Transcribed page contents

####################

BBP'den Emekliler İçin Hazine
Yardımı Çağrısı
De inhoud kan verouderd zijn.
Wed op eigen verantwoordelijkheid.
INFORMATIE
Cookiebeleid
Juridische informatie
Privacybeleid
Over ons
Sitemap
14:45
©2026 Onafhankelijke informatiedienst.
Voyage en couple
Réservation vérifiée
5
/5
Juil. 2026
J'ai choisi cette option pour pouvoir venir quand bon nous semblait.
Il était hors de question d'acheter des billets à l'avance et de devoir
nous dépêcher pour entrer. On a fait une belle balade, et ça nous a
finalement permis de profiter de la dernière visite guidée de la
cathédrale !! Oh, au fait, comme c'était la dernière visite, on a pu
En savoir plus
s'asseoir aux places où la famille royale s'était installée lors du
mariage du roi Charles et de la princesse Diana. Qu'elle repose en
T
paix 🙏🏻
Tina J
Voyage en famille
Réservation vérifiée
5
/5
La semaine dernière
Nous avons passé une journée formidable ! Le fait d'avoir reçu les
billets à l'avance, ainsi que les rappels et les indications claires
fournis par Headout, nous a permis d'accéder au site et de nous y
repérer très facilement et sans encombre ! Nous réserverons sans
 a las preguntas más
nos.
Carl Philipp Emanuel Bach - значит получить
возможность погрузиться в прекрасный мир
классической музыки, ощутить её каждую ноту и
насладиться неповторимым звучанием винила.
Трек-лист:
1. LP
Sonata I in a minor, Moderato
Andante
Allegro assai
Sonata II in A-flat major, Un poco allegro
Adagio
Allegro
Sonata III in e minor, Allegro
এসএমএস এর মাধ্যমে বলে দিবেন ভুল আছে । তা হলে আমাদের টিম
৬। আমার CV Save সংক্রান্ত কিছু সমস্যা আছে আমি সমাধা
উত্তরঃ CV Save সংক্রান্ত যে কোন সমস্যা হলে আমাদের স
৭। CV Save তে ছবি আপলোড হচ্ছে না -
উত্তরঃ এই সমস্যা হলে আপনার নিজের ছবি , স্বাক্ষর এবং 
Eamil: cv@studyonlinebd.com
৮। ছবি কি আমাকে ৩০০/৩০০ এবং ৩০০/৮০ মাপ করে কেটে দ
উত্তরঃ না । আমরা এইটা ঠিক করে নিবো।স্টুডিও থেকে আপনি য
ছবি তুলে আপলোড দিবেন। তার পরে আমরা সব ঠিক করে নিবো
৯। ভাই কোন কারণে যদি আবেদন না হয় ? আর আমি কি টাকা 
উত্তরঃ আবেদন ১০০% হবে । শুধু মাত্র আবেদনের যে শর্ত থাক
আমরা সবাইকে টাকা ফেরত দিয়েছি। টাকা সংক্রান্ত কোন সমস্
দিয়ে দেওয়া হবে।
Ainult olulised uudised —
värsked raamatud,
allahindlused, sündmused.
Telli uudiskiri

####################

WHAT THE TASK ASKS: Collect every line of the data above that contains the string "billets", and copy each one in full. Case counts.

ANSWER SPACE:
Il était hors de question d'acheter des billets à l'avance et de devoir
billets à l'avance, ainsi que les rappels et les indications claires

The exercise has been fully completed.